Orchestrations are more suited for implementing business work-flow scenarios where the messages are already in XML format. This do not appear to be the case. In any case I think at the very least a custom pipeline component would be needed.
David's answer is the correct answer.
Even in cases where you don't know absolutely nothing about the contents of the expected attachments, surely you know their names and locations. Therefore you can use the Flexible Correlation linked to in david's answer like this:
The key to the solution is to correlate on the builtin BTS.ReceivedFileName property.
First, create a custom receive pipeline, with a custom pipeline component that promotes the BTS.ReceivedFileName context property of the received messages. This simple custom component is fairly easy to write but you can make it straightforward by using third-party frameworks such as, (shameless plug, here) my PipelineComponentBase class or the excellent BizTalk Server Pipeline Component Wizard.
Now for the easy part:
Attachments are received in a specific location, designated by its path on the filesystem.

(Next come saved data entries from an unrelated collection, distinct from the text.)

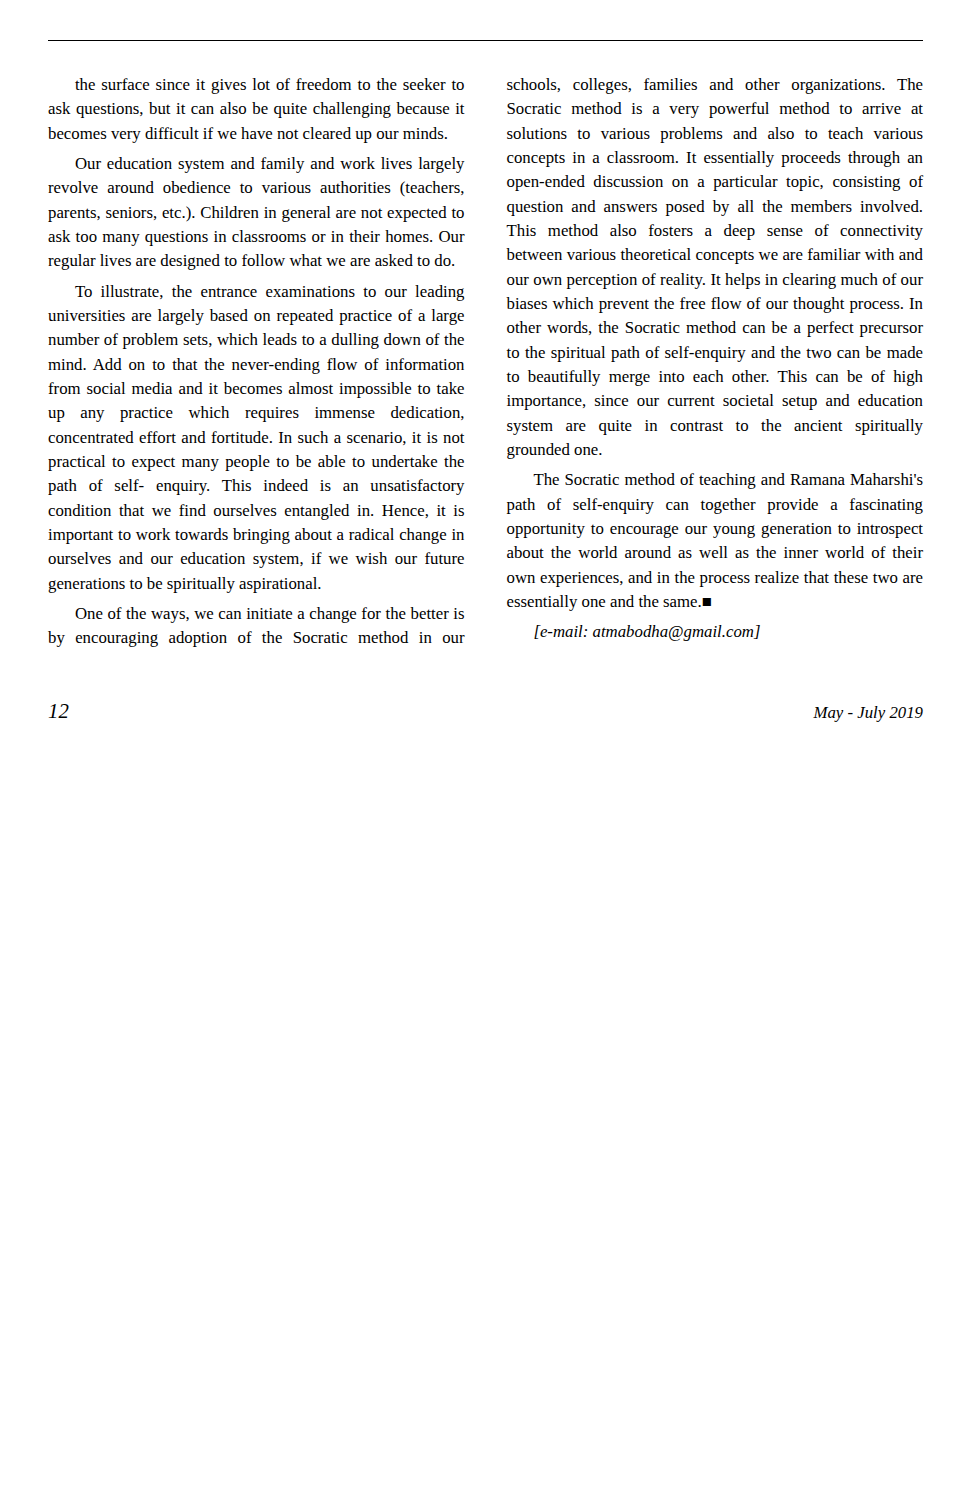the surface since it gives lot of freedom to the seeker to ask questions, but it can also be quite challenging because it becomes very difficult if we have not cleared up our minds.
Our education system and family and work lives largely revolve around obedience to various authorities (teachers, parents, seniors, etc.). Children in general are not expected to ask too many questions in classrooms or in their homes. Our regular lives are designed to follow what we are asked to do.
To illustrate, the entrance examinations to our leading universities are largely based on repeated practice of a large number of problem sets, which leads to a dulling down of the mind. Add on to that the never-ending flow of information from social media and it becomes almost impossible to take up any practice which requires immense dedication, concentrated effort and fortitude. In such a scenario, it is not practical to expect many people to be able to undertake the path of self- enquiry. This indeed is an unsatisfactory condition that we find ourselves entangled in. Hence, it is important to work towards bringing about a radical change in ourselves and our education system, if we wish our future generations to be spiritually aspirational.
One of the ways, we can initiate a change for the better is by encouraging adoption of the Socratic method in our schools, colleges, families and other organizations. The Socratic method is a very powerful method to arrive at solutions to various problems and also to teach various concepts in a classroom. It essentially proceeds through an open-ended discussion on a particular topic, consisting of question and answers posed by all the members involved. This method also fosters a deep sense of connectivity between various theoretical concepts we are familiar with and our own perception of reality. It helps in clearing much of our biases which prevent the free flow of our thought process. In other words, the Socratic method can be a perfect precursor to the spiritual path of self-enquiry and the two can be made to beautifully merge into each other. This can be of high importance, since our current societal setup and education system are quite in contrast to the ancient spiritually grounded one.
The Socratic method of teaching and Ramana Maharshi's path of self-enquiry can together provide a fascinating opportunity to encourage our young generation to introspect about the world around as well as the inner world of their own experiences, and in the process realize that these two are essentially one and the same.■
[e-mail: atmabodha@gmail.com]
12 May - July 2019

Create a receive location that listens to an alternate location, used only to control when files are actually swallowed by BizTalk.
In your orchestration, create a correlation type with the BTS.ReceivedFileName property and a correlation set base on this correlation type.
When you want to receive binary attachments, send a dummy message with the BTS.ReceivedFileName context property set to the filename of the binary attachment but with the path matching the alternate location ; the one used by the receive location. Initialize the correlation on the send shape.
Use an expression shape to copy the binary file from its original location to the one used by the receive location.
Finally, use a receive shape bound to the receive port that contains the receive location whose custom receive pipeline will promote the BTS.ReceivedFileName property.
Notice that you actually need to send a message in order to initialize the correlation. It does not matter what message you send actually. What I'd do is send the message through a send pipeline that contains an empty pipeline component. That is a pipeline component that reads the message but return null (so that the message vanishes into thin air before it reaches the adapter). A more elaborate solution would be to use a null adapter. That is an adapter that reads the message but does not do anything about it.
These two solutions avoid having many files accumulate in a temporary location somewhere, just for the sake of initializing a correlation!